#### Activity:
Rewrite the text in the rows below with "Guide" changed to "Tour" and nothing else altered. Leave the pictures out of your answer.

#### Stored rows:
┄┄┄┄┄┄┄┄┄┄┄┄┄┄┄┄┄┄┄┄

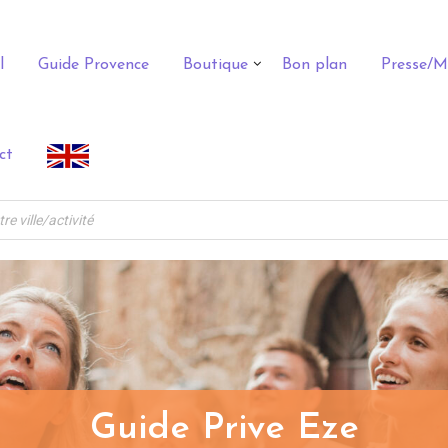
l
Guide Provence
Boutique
Bon plan
Presse/M
ct
Guide Prive Eze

┄┄┄┄┄┄┄┄┄┄┄┄┄┄┄┄┄┄┄┄

#### Response:
l
Tour Provence
Boutique
Bon plan
Presse/M
ct
Tour Prive Eze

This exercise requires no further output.